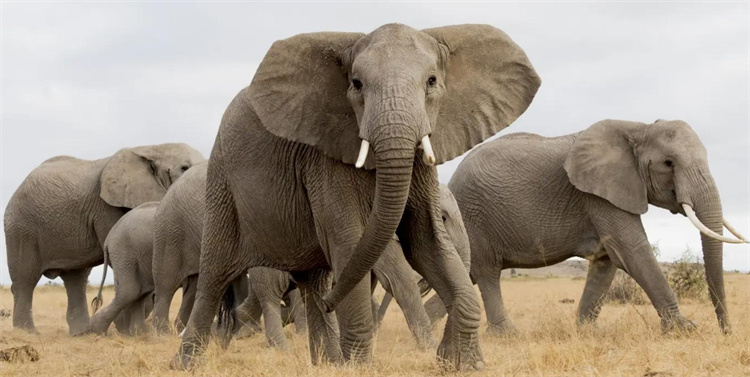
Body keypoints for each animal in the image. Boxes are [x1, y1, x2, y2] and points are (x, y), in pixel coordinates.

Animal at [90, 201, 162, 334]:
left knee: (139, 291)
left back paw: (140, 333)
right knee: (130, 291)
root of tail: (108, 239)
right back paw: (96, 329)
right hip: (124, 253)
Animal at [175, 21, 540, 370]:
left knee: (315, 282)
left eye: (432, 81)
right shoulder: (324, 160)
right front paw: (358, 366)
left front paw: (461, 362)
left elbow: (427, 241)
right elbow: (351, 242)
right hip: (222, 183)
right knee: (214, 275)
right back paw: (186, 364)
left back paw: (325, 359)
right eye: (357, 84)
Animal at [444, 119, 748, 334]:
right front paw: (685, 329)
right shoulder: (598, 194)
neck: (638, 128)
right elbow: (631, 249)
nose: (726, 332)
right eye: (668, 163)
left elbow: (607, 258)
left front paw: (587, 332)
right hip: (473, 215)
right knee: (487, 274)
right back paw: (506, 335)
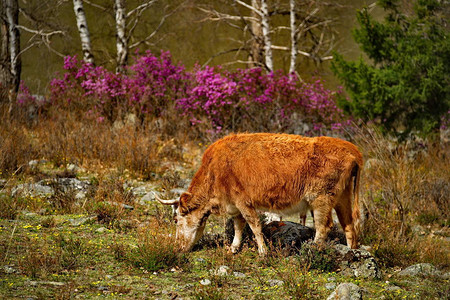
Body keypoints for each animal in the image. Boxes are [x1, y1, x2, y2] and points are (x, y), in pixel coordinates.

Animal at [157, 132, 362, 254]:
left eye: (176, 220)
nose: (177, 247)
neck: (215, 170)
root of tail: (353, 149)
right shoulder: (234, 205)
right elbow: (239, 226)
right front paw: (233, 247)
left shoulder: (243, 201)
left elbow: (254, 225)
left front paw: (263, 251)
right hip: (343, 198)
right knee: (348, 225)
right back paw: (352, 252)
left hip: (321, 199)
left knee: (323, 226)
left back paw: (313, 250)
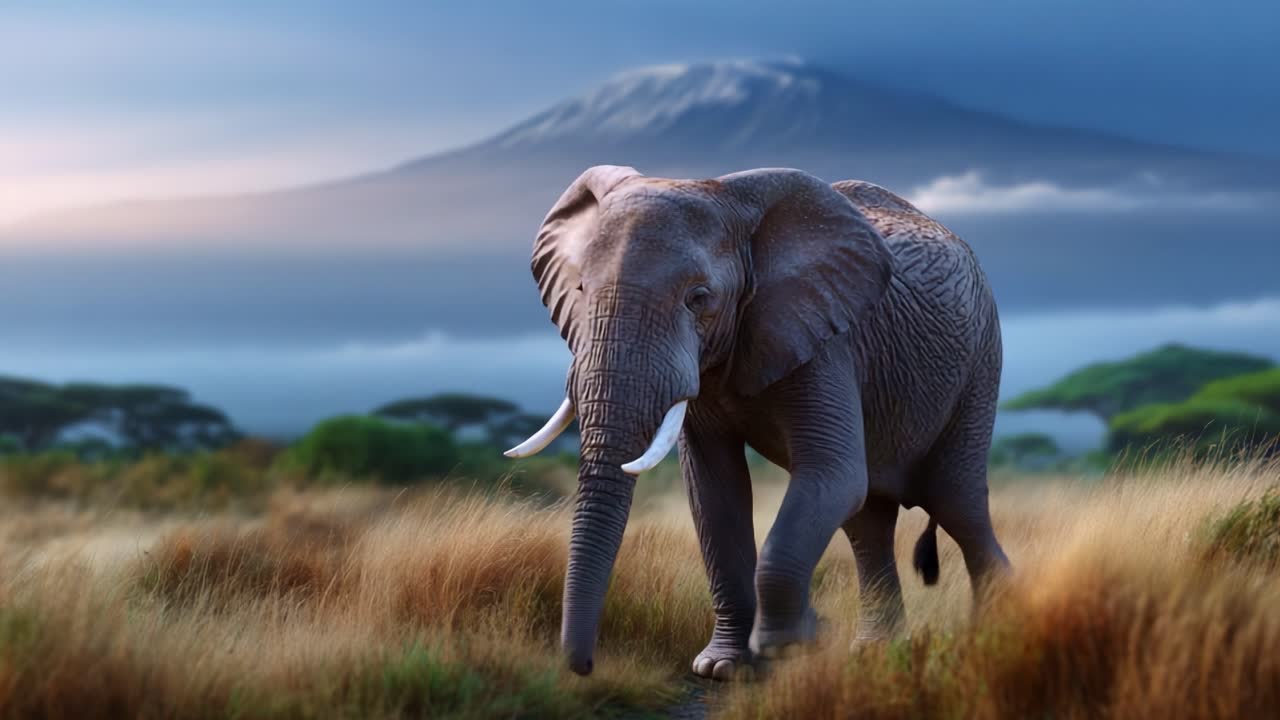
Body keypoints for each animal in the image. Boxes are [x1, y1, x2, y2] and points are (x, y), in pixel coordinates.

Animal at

...

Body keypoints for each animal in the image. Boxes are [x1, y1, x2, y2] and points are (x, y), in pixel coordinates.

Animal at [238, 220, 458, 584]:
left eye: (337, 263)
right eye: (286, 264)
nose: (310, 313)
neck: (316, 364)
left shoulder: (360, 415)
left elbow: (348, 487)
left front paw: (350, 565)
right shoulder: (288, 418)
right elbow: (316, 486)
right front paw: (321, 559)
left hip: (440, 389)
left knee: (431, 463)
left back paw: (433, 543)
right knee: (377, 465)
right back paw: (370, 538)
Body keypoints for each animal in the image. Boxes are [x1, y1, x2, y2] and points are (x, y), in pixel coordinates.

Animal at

...

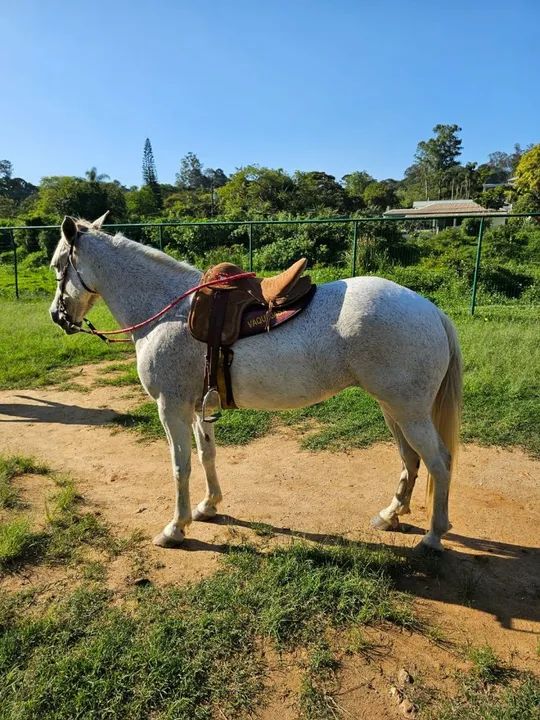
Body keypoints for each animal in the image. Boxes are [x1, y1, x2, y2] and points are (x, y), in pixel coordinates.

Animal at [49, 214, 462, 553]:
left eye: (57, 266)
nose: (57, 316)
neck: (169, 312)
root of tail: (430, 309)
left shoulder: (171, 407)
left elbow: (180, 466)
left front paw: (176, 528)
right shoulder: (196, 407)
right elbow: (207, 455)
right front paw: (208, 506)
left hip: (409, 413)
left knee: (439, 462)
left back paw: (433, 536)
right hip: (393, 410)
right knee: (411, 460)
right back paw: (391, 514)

• **Work order**: Wherever the line holding "left front paw: (176, 528)" falls in the entries above, copy exactly from it through the line holding "right back paw: (391, 514)", inclusive, and add nothing.

• **Solved problem**:
left front paw: (176, 528)
right shoulder: (196, 407)
right elbow: (207, 455)
right front paw: (208, 506)
left hip: (409, 413)
left knee: (439, 462)
left back paw: (433, 536)
right hip: (393, 410)
right knee: (411, 460)
right back paw: (391, 514)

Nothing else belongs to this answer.